The Washington Post this morning has an article by Rosalind Helderman entitled “Jobs-bill vote may put senators in tight spot.” Tonight, the U.S. Senate is scheduled to vote on President Barack Obama’s jobs plan and while the Democrats know they do not have the votes to overcome a Republican filibuster, it is also unclear if they can get all the Democrats on board.
Democratic senators, especially those facing difficult re-election prospects, may be unwilling to vote for a bill that is not going to pass anyway if the end result is that their opponents next year can paint them as too close to Obama, whose shrinking popularity has many Democrats worried. On the other hand, if they vote with the Republicans, these wavering Democrats make it impossible to run against the Republicans as the obstructionists. As Helderman writes, “That is likely to be a dynamic that will prove problematic for Obama and Senate leaders in coming months.”
This is a false dilemma. The Democrats in the Senate should back the jobs bill. The only way they can possibly hope to win re-election in tough swing states is by standing for something. And, running in an election year that will be dominated by the race for the White House at the top of the ticket, they cannot hope to win by running from the President and his policies. Gone are the days when individual congressmen and senators can enjoy a special relationship with their constituencies that permit them to swim against the tide.
Anti-Washington sentiment is at an all-time high. The only way any Democrats, including the President, can hope to win next November is by turning the election into a “choice election.” As the President and Vice-President have recently said: “Don’t compare me with the Almighty. Compare me with the alternative.” If Democrats fail to stand up for government intervention to help promote job growth, if they are not seen as fighting for the working and middle class, the election will turn into a referendum on Washington and they will lose.
There is a proximate example these worried senators should consider. In 2008, two Democratic congressional candidates won traditionally Republican seats in Virginia. Glenn Nye won in Virginia-2 with 52.40% of the vote, defeating Republican Thelma Drake who garnered 47.46%. In VA-5, Tom Perriello defeated Republican incumbent Virgil Goode by the razor-think margin of 50.08% to 49.85%. Nye and Perriello went to Congress. Perriello became a strong voice of support for the President, indeed outflanking him on the left at times. Nye engaged in the kind of calculations that this morning’s Post article examines among the senators, trying to figure out how to distance themselves from the President, trying to appear moderate, trying to avoid a throwdown with the GOP. During their respective re-election bids, Nye, like most freshman Democrats from Republican-leaning seats ran away from the President. Perriello, on the other hand, defended his votes, especially his vote for health care reform. He was the only embattled congressman who invited Obama to a campaign rally the weekend before the election.
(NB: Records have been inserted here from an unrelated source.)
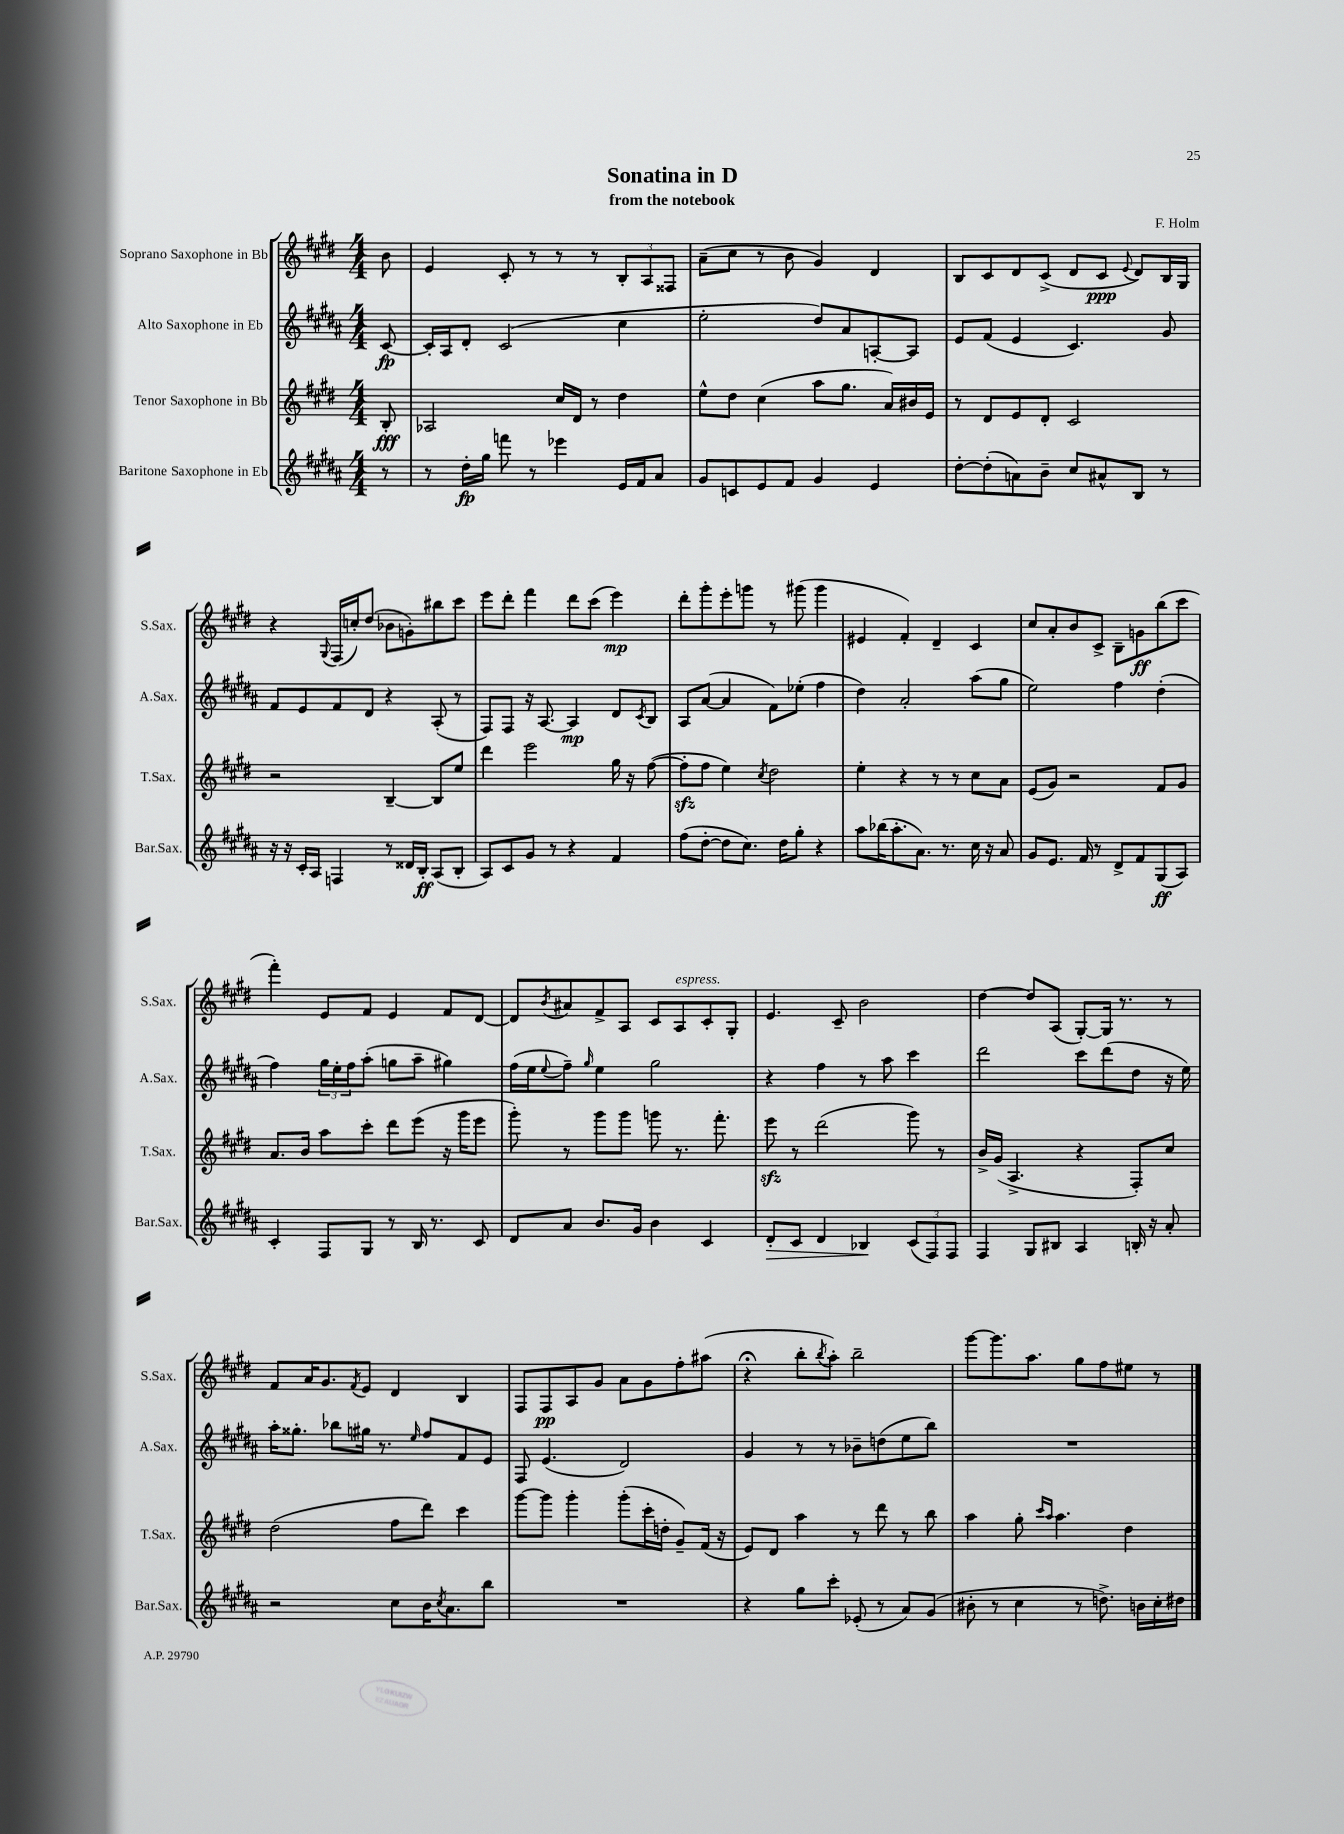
\header { title = "Sonatina in D" composer = "F. Holm" subtitle = "from the notebook" }
<<
\new StaffGroup <<
\new Staff = "s0" \with { instrumentName = "Soprano Saxophone in Bb" shortInstrumentName = "S.Sax." } {
    \clef treble \key e \major \numericTimeSignature \time 4/4 \partial 8
    b'8 |
    e'4 cis'8-. r8 r8 r8 \tuplet 3/2 { b8-. a8 fisis8 } |
    a'8--( cis''8 r8 b'8 gis'4) dis'4 |
    b8 cis'8 dis'8 cis'8->( dis'8 cis'8\ppp \appoggiatura { e'8 } dis'8) b16 gis16 |
    r4 \appoggiatura { gis8 } fis16( c''16-.) dis''8( bes'8 g'8-.) bis''8 cis'''8 |
    e'''8 dis'''8-. fis'''4 dis'''8 cis'''8( e'''4\mp) |
    dis'''8-. gis'''8-. e'''8-. g'''8 r8 gis'''8( gis'''4 |
    eis'4 fis'4-.) dis'4-- cis'4 |
    cis''8 a'8-. b'8 cis'8-> b8-- g'8\ff b''8( cis'''8 |
    fis'''4-.) e'8 fis'8 e'4 fis'8 dis'8~ |
    dis'8 \acciaccatura { b'8 } ais'8 fis'8-> a8 cis'8 a8^\markup { \italic "espress." } cis'8-. gis8-. |
    e'4. cis'8-- b'2 |
    dis''4~ dis''8 a8( gis8~-.) gis16 r8. r8 |
    fis'8 a'16 gis'8. \acciaccatura { fis'8 } e'8 dis'4 b4 |
    fis8 fis8\pp a8 gis'8 a'8 gis'8 fis''8-. ais''8( |
    r4\fermata b''8-. \acciaccatura { b''8 } a''8-.) b''2-- |
    gis'''8~ gis'''8. a''8. gis''8 fis''8 eis''8 r8 \bar "|." |
}
\new Staff = "s1" \with { instrumentName = "Alto Saxophone in Eb" shortInstrumentName = "A.Sax." } {
    \clef treble \key b \major \numericTimeSignature \time 4/4 \partial 8
    cis'8~\fp |
    cis'16-. ais16 dis'8-. cis'2( cis''4 |
    e''2-. dis''8) ais'8 a8~-. a8 |
    e'8 fis'8( e'4 cis'4.) gis'8 |
    fis'8 e'8 fis'8 dis'8 r4 ais8-.( r8 |
    fis8) fis8 r16 ais8.~ ais4\mp dis'8 \acciaccatura { cis'8 } b8 |
    ais8 ais'8~( ais'4 fis'8) ees''8-.( fis''4 |
    dis''4) ais'2-. ais''8( gis''8 |
    e''2) fis''4 dis''4-.( |
    fis''4) \tuplet 3/2 { gis''16 e''16-. fis''16 } ais''8-.( g''8 ais''8-- gis''4) |
    fis''16( e''16 \appoggiatura { e''8 } fis''8--) \grace { gis''16 } e''4 gis''2 |
    r4 fis''4 r8 ais''8 cis'''4 |
    dis'''2 cis'''8 dis'''8( dis''8 r16 e''16) |
    ais''16-. gisis''8.-. bes''8 gis''16 r8. \grace { e''16 } fis''8 fis'8 e'8 |
    fis8 e'4.( dis'2) |
    gis'4 r8 r8 bes'8-- d''8( e''8 b''8) |
    R1 \bar "|." |
}
\new Staff = "s2" \with { instrumentName = "Tenor Saxophone in Bb" shortInstrumentName = "T.Sax." } {
    \clef treble \key e \major \numericTimeSignature \time 4/4 \partial 8
    b8-.\fff |
    aes2 cis''16 dis'16 r8 dis''4 |
    e''8-^ dis''8 cis''4( a''8 gis''8. a'16) bis'16 e'16 |
    r8 dis'8 e'8 dis'8-. cis'2 |
    r2 b4~-- b8 e''8 |
    dis'''4 e'''2 gis''16 r16 fis''8~( |
    fis''8-.\sfz fis''8 e''4) \acciaccatura { cis''8 } dis''2 |
    e''4-. r4 r8 r8 cis''8 a'8 |
    e'8( gis'8) r2 fis'8 gis'8 |
    a'8. b'16 a''8 cis'''8-. dis'''8 e'''8( r16 gis'''16 e'''8 |
    gis'''8-.) r8 gis'''8 gis'''8 g'''8 r8. fis'''8.-. |
    e'''8\sfz r8 dis'''2( gis'''8) r8 |
    b'16-> gis'16( a4.-> r4 fis8-.) cis''8 |
    dis''2( fis''8 dis'''8) cis'''4 |
    gis'''8~ gis'''8 gis'''4-. gis'''8-.( cis'''16-. d''16-. gis'8--) fis'16( r16 |
    e'8) dis'8 a''4 r8 dis'''8 r8 b''8 |
    a''4 gis''8-. \grace { cis'''16 a''16 } a''4. dis''4 \bar "|." |
}
\new Staff = "s3" \with { instrumentName = "Baritone Saxophone in Eb" shortInstrumentName = "Bar.Sax." } {
    \clef treble \key b \major \numericTimeSignature \time 4/4 \partial 8
    r8 |
    r8 dis''16-.\fp gis''16 f'''8 r8 ees'''4 e'16 fis'16 ais'8 |
    gis'8 c'8 e'8 fis'8 gis'4 e'4 |
    dis''8~-. dis''8-.( a'8) b'8-- cis''8 ais'8-^ b8 r8 |
    r16 r16 cis'16-. ais16 f4 r8 disis'16 b16-.\ff ais8( b8-. |
    ais8) cis'8 gis'8 r8 r4 fis'4 |
    fis''8( dis''8~-. dis''8 cis''8.) dis''16 gis''8-. r4 |
    ais''8 bes''16( ais''8.-. ais'8.) r8. cis''16 r16 ais'8 |
    gis'8 e'8. fis'16 r8 dis'8-> fis'8 gis8\ff( ais8) |
    cis'4-. fis8 gis8 r8 b16 r8. cis'8 |
    dis'8 ais'8 b'8. gis'16 b'4 cis'4 |
    dis'8-.\> cis'8 dis'4 bes4\! \tuplet 3/2 { cis'8( fis8) fis8 } |
    fis4 gis8 bis8 ais4 b16-. r16 ais'8-. |
    r2 cis''8 b'16 \acciaccatura { cis''8 } ais'8. b''8 |
    R1 |
    r4 gis''8 cis'''8-. ees'8-.( r8 ais'8) gis'8( |
    bis'8-. r8 cis''4 r8 d''8.->) b'16 cis''16-. dis''16 \bar "|." |
}
>>
>>
\layout { \context { \Score \remove "Bar_number_engraver" } }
Both Perriello and Nye lost and VA-2 and VA-5 both returned to where they had long been, the GOP fold. But, Nye, whose district was less GOP-leaning than Perriello’s lost by more than ten points, losing to Republican E. Scott Rigell by a margin of 53.12% to 42.25%. In the more heavily GOP VA-5, Perriello lost by less than four points, 50.81% to 46.98%.
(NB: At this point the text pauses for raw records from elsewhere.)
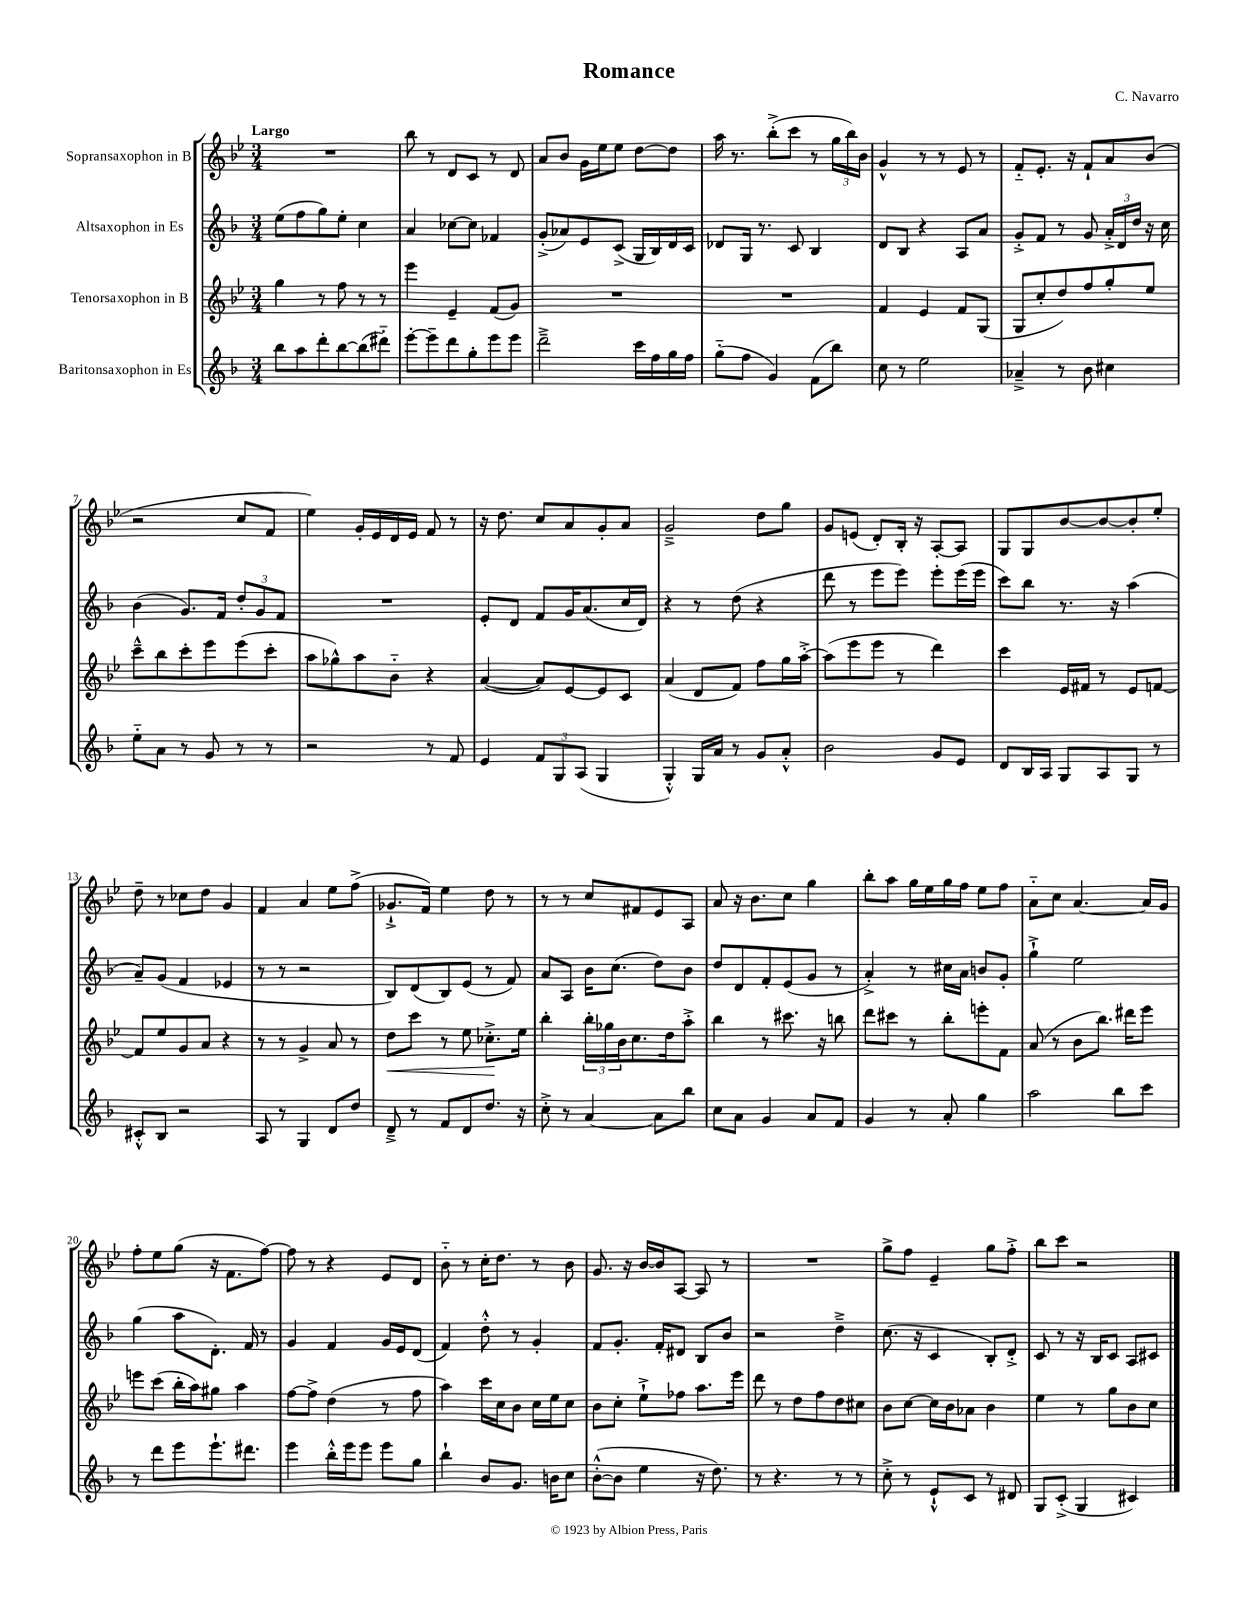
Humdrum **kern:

**kern	**kern	**kern	**kern
*staff4	*staff3	*staff2	*staff1
*clefG2	*clefG2	*clefG2	*clefG2
*k[b-]	*k[b-e-]	*k[b-]	*k[b-e-]
*M3/4	*M3/4	*M3/4	*M3/4
8bb-	4gg	(8ee	2.r
8aa	.	8ff	.
8ddd'	8r	8gg)	.
[8bb-	8ff	8ee'	.
(8bb-]	8r	4cc	.
8ddd#'~)	8r	.	.
=	=	=	=
[8eee'	4eee-	4a	8bb-
8eee~]	.	.	8r
8ddd	4e-~	[8cc-	8d
8gg'	.	8cc-]	8c
8eee	(8f	4f-	8r
8eee	8g)	.	8d
=	=	=	=
2ddd~^	2.r	(8g'^	8a
.	.	8a-)	8b-
.	.	8e	16g
.	.	.	16ee-
.	.	(8c^	8ee-
16ccc	.	16G	[8dd
16ff	.	16B-)	.
16gg	.	16d	8dd]
16ff	.	16c	.
=	=	=	=
(8gg'~	2.r	8d-	16aa
.	.	.	8.r
8ff	.	16G	.
.	.	8.r	.
4g)	.	.	(8bb-'^
.	.	8c	8ccc
(8f	.	4B-	8r
8bb-)	.	.	24gg
.	.	.	24bb-)
.	.	.	24b-
=	=	=	=
8cc	4f	8d	4g^^
8r	.	8B-	.
2ee	4e-	4r	8r
.	.	.	8r
.	8f	8A	8e-
.	(8G	8a	8r
=	=	=	=
4a-~^	8G	8g'^	8f'~
.	8cc'	8f	8.e-'
8r	8dd)	8r	.
.	.	.	16r
8b-	8ff	8g	8f`
4cc#	8gg'	24a'^	8a
.	.	24d	.
.	.	24dd	.
.	8ee-	16r	(8b-
.	.	16cc	.
=	=	=	=
8ee'~	8ccc~^^	(4b-	2r
8a	8bb-	.	.
8r	8ccc'	8.g)	.
8g	8eee-	.	.
.	.	16f	.
8r	(8eee-	12dd'	8cc
.	.	12g	.
8r	8ccc'	.	8f
.	.	12f	.
=	=	=	=
2r	8aa	2.r	4ee-)
.	8gg-^^)	.	.
.	8aa	.	16g'
.	.	.	16e-
.	8b-'~	.	16d
.	.	.	16e-
8r	4r	.	8f
8f	.	.	8r
=	=	=	=
4e	([4a	8e'	16r
.	.	.	8.dd
.	.	8d	.
12f	8a])	8f	8cc
12G	.	.	.
.	[8e-	16g	8a
(12A	.	.	.
.	.	(8.a	.
4G	8e-]	.	8g'
.	8c	16cc	8a
.	.	16d)	.
=	=	=	=
4G'^^)	(4a	4r	2g~^
16G	8d	8r	.
16a	.	.	.
8r	8f)	(8dd	.
8g	8ff	4r	8dd
8a'^^	16gg	.	8gg
.	[16aa'^	.	.
=	=	=	=
2b-	(8aa]	8ddd	8g
.	8eee-	8r	(8e
.	8eee-	8eee	8d')
.	8r	8eee)	16B-'
.	.	.	16r
8g	4ddd)	8eee'	[8A'
8e	.	(16eee	8A]
.	.	16eee	.
=	=	=	=
8d	4ccc	8ccc)	8G
16B-	.	8bb-	8G
16A	.	.	.
8G	16e-	8.r	[8b-
.	16f#	.	.
8A	8r	.	8b-_
.	.	16r	.
8G	8e-	(4aa	8b-']
8r	[8f	.	8ee-'
=	=	=	=
8c#'^^	8f]	8a~)	8dd~
8B-	8ee-	(8g	8r
2r	8g	4f	8cc-
.	8a	.	8dd
.	4r	4e-	4g
=	=	=	=
8A	8r	8r	4f
8r	8r	8r	.
4G	4g^	2r	4a
8d	8a	.	8ee-
8dd	8r	.	(8ff^
=	=	=	=
8d~^	8dd	8B-)	8.g-`^
8r	8ccc	(8d	.
.	.	.	16f)
8f	8r	8B-)	4ee-
8d	8ee-	(8e	.
8.dd	8.cc-'^	8r	8dd
.	.	8f)	8r
16r	16ee-	.	.
=	=	=	=
8cc'^	4bb-'	8a	8r
8r	.	8A	8r
[4a	24bb-'	16b-	8cc
.	24gg-	.	.
.	.	(8.cc	.
.	24b-	.	.
.	8.cc	.	8f#
8a]	.	8dd)	8e-
.	16dd	.	.
8bb-	8aa'^	8b-	8A
=	=	=	=
8cc	4bb-	8dd	8a
8a	.	8d	16r
.	.	.	8.b-
4g	8r	8f'	.
.	8.ccc#	(8e	8cc
8a	.	8g	4gg
.	16r	.	.
8f	8bb	8r	.
=	=	=	=
4g	8ddd	4a'^)	8bb-'
.	8ccc#	.	8aa
8r	8r	8r	16gg
.	.	.	16ee-
8a'	8bb-'	16cc#	16gg
.	.	16a	16ff
4gg	8eee'	8b	8ee-
.	8f	8g'	8ff
=	=	=	=
2aa	(8a	4gg`^	8a'~
.	8r	.	8cc
.	8b-	2ee	[4.a
.	8.bb-)	.	.
8bb-	.	.	.
.	16ddd#	.	.
8ccc	8eee-	.	16a]
.	.	.	16g
=	=	=	=
8r	8eee	(4gg	8ff'
8ddd	(8ccc	.	8ee-
8eee	16bb-'	8aa	(8gg
.	16aa)	.	.
8.eee`	8gg#	8.d')	16r
.	.	.	8.f
.	4aa	.	.
8.ddd#	.	16f	.
.	.	8r	[8ff)
=	=	=	=
4eee	[8ff	4g	8ff]
.	8ff^]	.	8r
16bb-'^^	(4dd	4f	4r
16eee	.	.	.
8eee	.	.	.
8eee	8r	16g	8e-
.	.	16e	.
8gg	8ff	(8d	8d
=	=	=	=
4bb-`	4aa)	4f)	8b-'~
.	.	.	8r
8b-	16ccc	8dd'^^	16cc'
.	16cc	.	8.dd
8.g	8b-	8r	.
.	16cc	4g'	8r
16b	16ee-	.	.
8cc	8cc	.	8b-
=	=	=	=
([8b-'^^	8b-	8f	8.g
8b-]	8cc'	8.g'	.
.	.	.	16r
4ee	8ee-`^	.	[16b-
.	.	16f'	16b-]
.	8ff-	8d#	[8A
16r	8.aa	8B-	8A]
8.dd)	.	.	.
.	.	8b-	8r
.	16eee-	.	.
=	=	=	=
8r	8ddd	2r	2.r
4.r	8r	.	.
.	8dd	.	.
.	8ff	.	.
8r	8dd	4dd~^	.
8r	8cc#	.	.
=	=	=	=
8cc'^	8b-	(8.cc	8gg^
8r	[8cc	.	8ff
.	.	16r	.
8e`^^	16cc]	4c	4e-~
.	16b-	.	.
8c	8a-	.	.
8r	4b-	8B-')	8gg
8d#	.	8d'^	8ff'^
=	=	=	=
8G	4ee-	8c	8bb-
(8c'^	.	8r	8ccc
4G	8r	16r	2r
.	.	16B-	.
.	8gg	8c	.
4c#)	8b-	8A	.
.	8cc	8c#	.
==	==	==	==
*-	*-	*-	*-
The lessons from the Perriello-Nye comparison should be obvious. Lesson #1: Voters expect a candidate to stand for something. While visiting VA-5 during last year’s election, I heard from several people that while they did not always agree with Perriello’s stances on the issues, they admired him for standing up for his positions and preferred to vote for someone who knew his own mind and did not govern by polls, even if they disagreed with that person, than for someone who was all wishy-washy. Lesson #2: The national political debate will shape local elections in ways that no amount of spending, campaign advertising, and hand-shaking can overcome. Democrats will be lumped with Obama whether they like it or not. Lesson #3: Voters like someone who is scrappy, who is fighting for them, who is defending for his or her views. Lesson #4: Give voters a choice or they will turn the race into a referendum on incumbency and that is the surest way to lose.
I agree with some of the objections that certain senators have with the Obama plan. For example, Sen. John Tester has voiced skepticism that giving businesses a tax break for hiring the long-term unemployed will actually result in more job creation. I suspect Tester is right. But, I also know that the American people want Congress and the White House to do something. Americans are a pragmatic people who warm to the idea that Washington is trying to improve their lot. If we try something like the tax credit for hiring the long-term unemployed and it doesn’t work, let’s try something else. But, the quickest way for any incumbent to guarantee a loss next November is to appear indifferent or to appear to be party to the dysfunction that has gripped Washington.
Tom Perriello lost his re-election race, but he lost it by much less than many other freshman Democrats who came from much less Republican-leaning districts. He stood for something and he stood with the President. Those senators who are thinking their electoral chances are improved by distancing themselves from the President should give Glenn Nye a call.